愛のリズムは心拍の誤認

本日のB定食がきのこスパゲティだった。ふりかえってみると私は長いことパスタを食べていない。食堂では定期的にラーメンやそばなど麺類が提供されるが、パスタを選んだ記憶がない。たぶん5年は食ってない。下手すると10年口にしていないだろう。べつにパスタがキライなわけではなかったのだが。居酒屋でパスタは出ないしイタリアンで飯を食わないからまるでチャンスがなかった。そもそもうちにパスタの備蓄もない。唯一、私の目の前をスパゲティがたまに通りがかるのが当院の食堂だ。しかしまあ長いこと食わないできたものだ。

最近ラーメン食ってないな、とか、最近餃子食ってないな、みたいな気配りはするほうの人間だ。たまに店でパン買ってみるかとか、ソーメンひさびさにゆでたいな、なども思いつくことはあった。しかしパスタにはぜんぜん愛情がなかった。これまで食ってきたうどんの1/3くらいはパスタに置き換えても人生としては問題なかったはずだ。しかしパスタは完全に無視というか、パスタの存在を心が検知できないままここまできた。

私が食べていない食べ物なんてほかにもいくらでもある、ヤムイモとかパパイヤあたりは食べた記憶がないわけだし、世の中のあらゆる食材を口にしなくてもどうということはない。ただパスタほど一般的なものをねえ、へえ、ふしぎなもんだねえ。世の中への普及度合いと私の経験の少なさのミスマッチがおもしろい。生活というものは、黙っていれば平均に収束していくというわけではないのだな。複雑系の果てにいるはずなのに。



手が少しむくんでいてキーボードが打ちにくい。まぶたの上にゼリーが乗っているような重さを感じるし、耳のまわりがほかほかとあたたかくて、眠気に頭から飲み込まれつつあるような状態だ。デスクで5分ほど過眠をとる間に大鍋で麺を茹でる夢を見た。眠りが浅すぎて夢というよりは覚醒時の連想というか妄想に近いようにも思うがまあわかりやすい夢である。昨日は某社の編集者にひとつ原稿を見てもらった。「100点のところと20点のところが交互に出てくる原稿です」という評価をもらった。
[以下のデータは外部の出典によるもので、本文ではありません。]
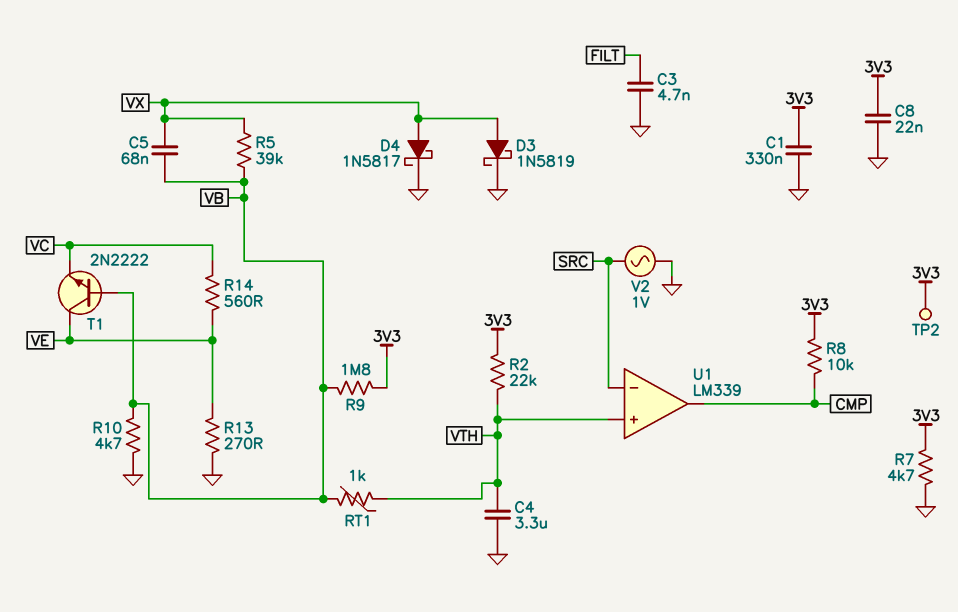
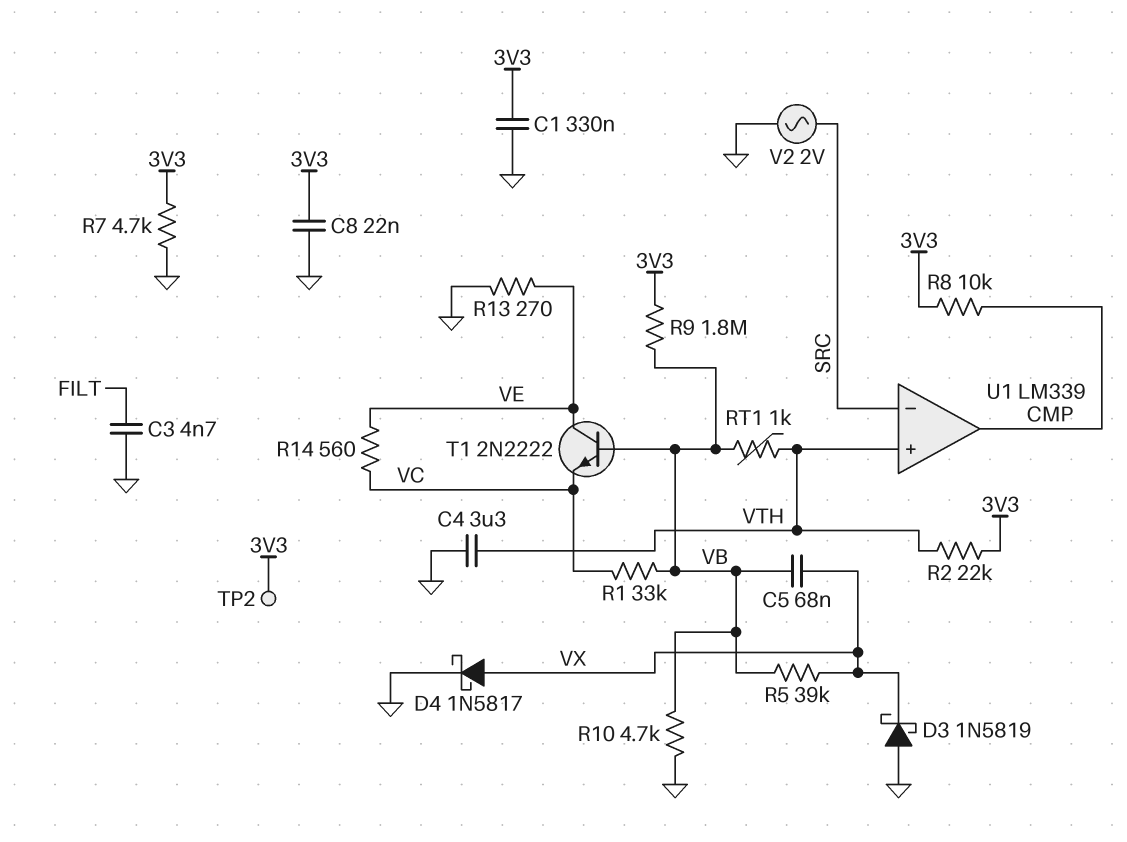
D3: schottky 1N5819 (A VX, K GND) -> schottky 1N5819 (A GND, K VX)
R1: none -> 33k (VB, VC)
V2: AC 1V (GND, SRC) -> AC 2V (GND, SRC)

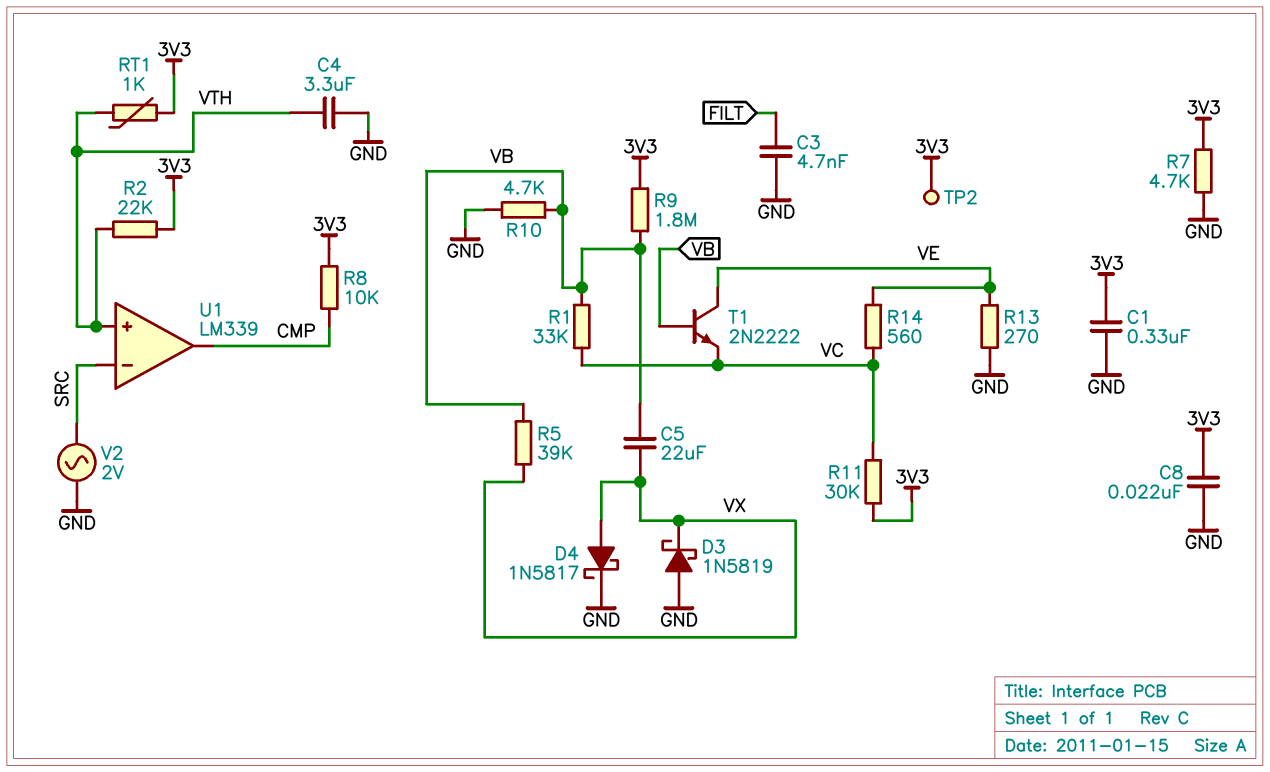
C5: 68nF (VB, VX) -> 22uF (VB, VX)
R11: none -> 30k (3V3, VC)
RT1: 1k (VB, VTH) -> 1k (3V3, VTH)

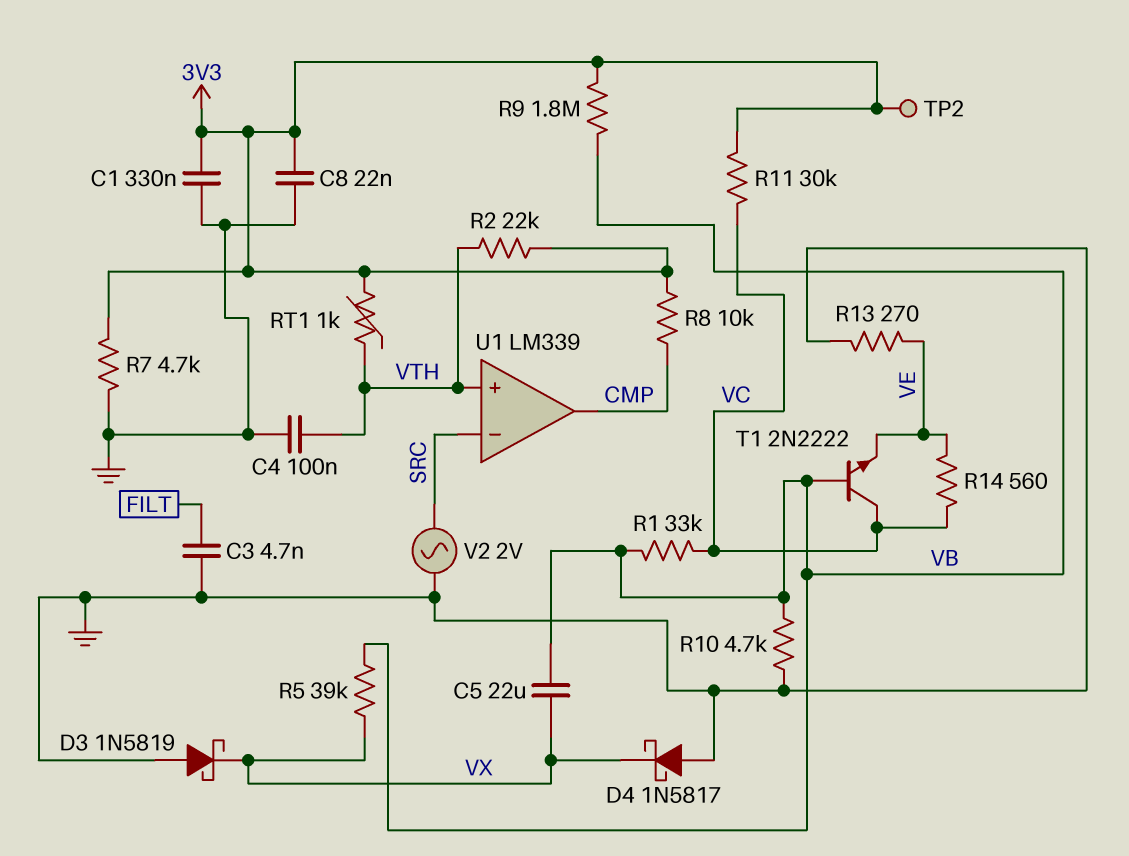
C4: 3.3uF (GND, VTH) -> 100nF (GND, VTH)
D4: schottky 1N5817 (A VX, K GND) -> schottky 1N5817 (A GND, K VX)
T1: NPN 2N2222 (B VB, C VE, E VC) -> NPN 2N2222 (B VB, C VC, E VE)

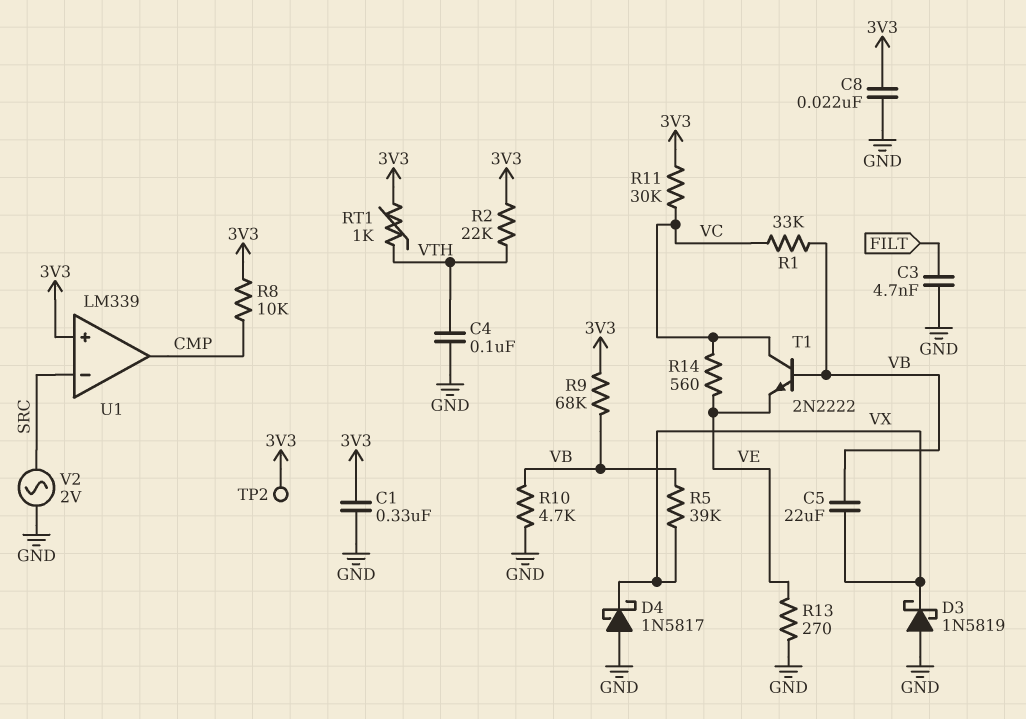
R7: 4.7k (3V3, GND) -> none
R9: 1.8M (3V3, VB) -> 68k (3V3, VB)
U1 pin in+: VTH -> 3V3

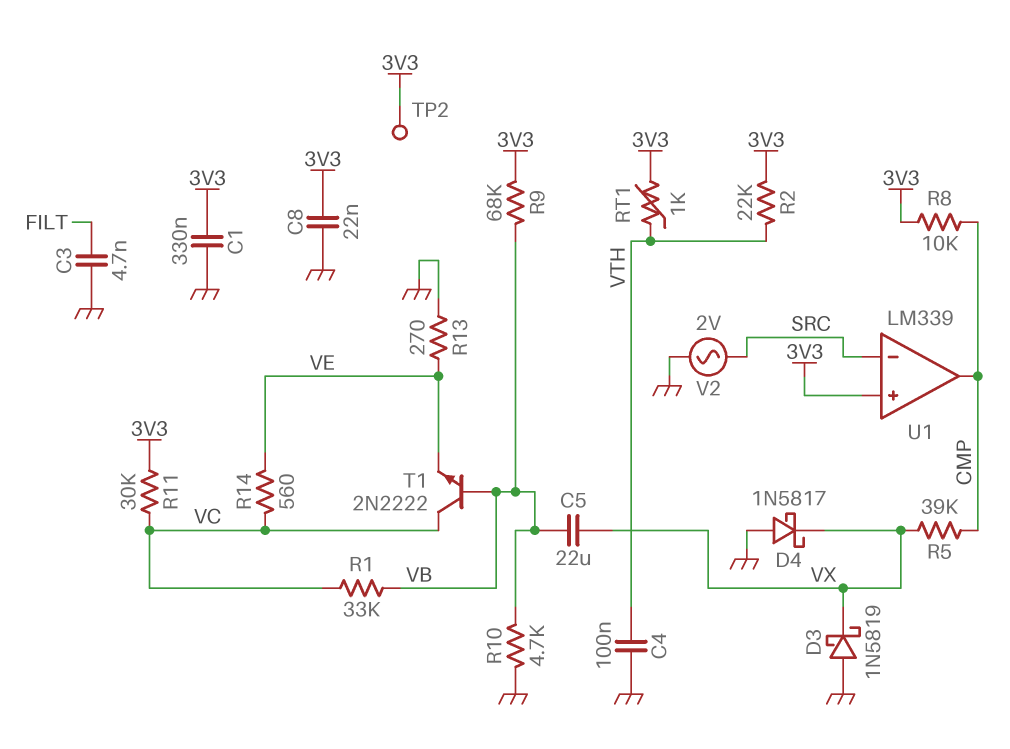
R5: 39k (VB, VX) -> 39k (CMP, VX)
あらかじめ蛍光色でマークした原稿をちらみさせてもらうとたしかに私の文章はよいところとよくないところが交互に出てきている。これはバイオリズムなのだろうかとそのときはふと思った。しかし今にして思うと、「波があればそれは生命のリズムである」というのも雑な話だ。たとえばさっきのスパゲティの話をむしかえしてもいい。あるいは私が運動もせず仕事ばかりやっているといういつもの話でもいい。生命はバランスよく、交互に、まんべんなく、リズミカルにホメオスタってるわけでは必ずしもないと思う。放っておけば偏る。放っておけば淀む。放っておけば変化を嫌う。放っておけば遺伝子のプログラムした範囲でしか動かなくなる。複雑系だからこそカオスエッジからどちらかに傾いたらあとは真っ逆さまというほうがリアルなのだと思う。私の書く文章に波があるのは自然なことではなくたぶん「無理をしている」からなのだ。私はくだんの文章できっと自分を大きく見せたりかしこく見せたりしようとした。本来私の考えていることが求める文字数よりも、オファーされた文字数のほうが多いから、それにあわせて言うことをふくらませようとしたり盛ろうとしたり飾り付けようとしたりしたのだろう。それがまだらにあらわれたから一見「リズミカルに成功したりすべったりを繰り返している」ように見えたのだろう。


私は無理をしてスパゲティを食う。「たまにスパゲティ食べるとうまいよね」と言うタイプの人間になりたいからわざわざスパゲティを食っているのだと思う。本当は米とうどんがあれば十分なのだ。そば? そばでもいいね。そばを食ってる自分ってかっこよく見えるもんね。そういうのはもういらないのだ。米とうどんがあれば十分なのだ。ピザ? たまに食いたくなるよね。たまにピザを食う自分でありたいよね。そういうのはもういらないのだ。米とうどんがあれば十分なのだ。米だけでもいいかもしれないが私はうどんに対してはきちんと愛がある。ただし愛というのは常設されているものではなくてある程度のリズムをもって脈動するものである。うどんも後付けなのかもなあ。